Isobel was more or less awake when the food arrived at ten to twelve. I fed her the main course while Claire felt her throat and listened with a stethoscope. Isobel ate the main course with few problems, although she was clearly rather tired. Although the eating went fairly smoothly, the first course took half an hour to consume. Claire confirmed that the act of swallowing was significantly weaker. She was satisfied that Isobel retained an awareness of what was going on in her mouth, she could feel when she had food in her mouth and was sensitive to food tickling the back of her throat and would respond with a cough. Today Isobel showed an ability to continue eating and swallowing when her her head fell somewhat to the left, usually this requires the head to be manually realigned to avoid either food falling out of the left hand side of the mouth or teeth clenching preventing food being taken into the mouth - I pointed out this was unusual. For the moment Claire is happy with the established regime, although this could deteriorate at any time, in which case she cvan be contacted by phone. It was agreed that it was not very good for Isobel to spend most of her waking time being fed. Neither of us have heard any more about the stomach tube.

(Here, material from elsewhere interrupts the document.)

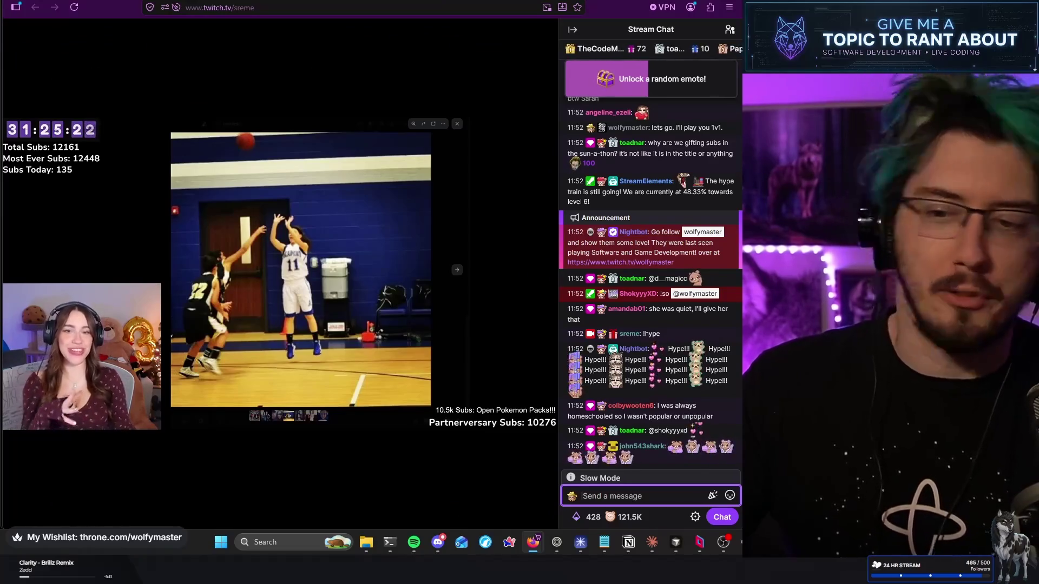
key(ctrl+t)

After Claire and Amy had left just before one o'clock, Isobel needed a rest of over half an hour, during which she slept, before she could tackle the yogurt dessert. At first she was very slow eating this but then speeded up and finished it without major problems. She needed a further short sleep before she drank the beaker of juice that had accompanied lunch. I manipulated and massaged her right arm which continues to cause less problems and is not significantly swollen.
Isobel was still awake so I read the end of her book to her again, as she had fallen asleep on the previous occasion. Once again she fell asleep, just as I reached the end. I sat with her for a few minutes, checking that returning the bed to a nearly flat position had caused no problems, then left at about twenty to three. Once again Isobel did not say a single word.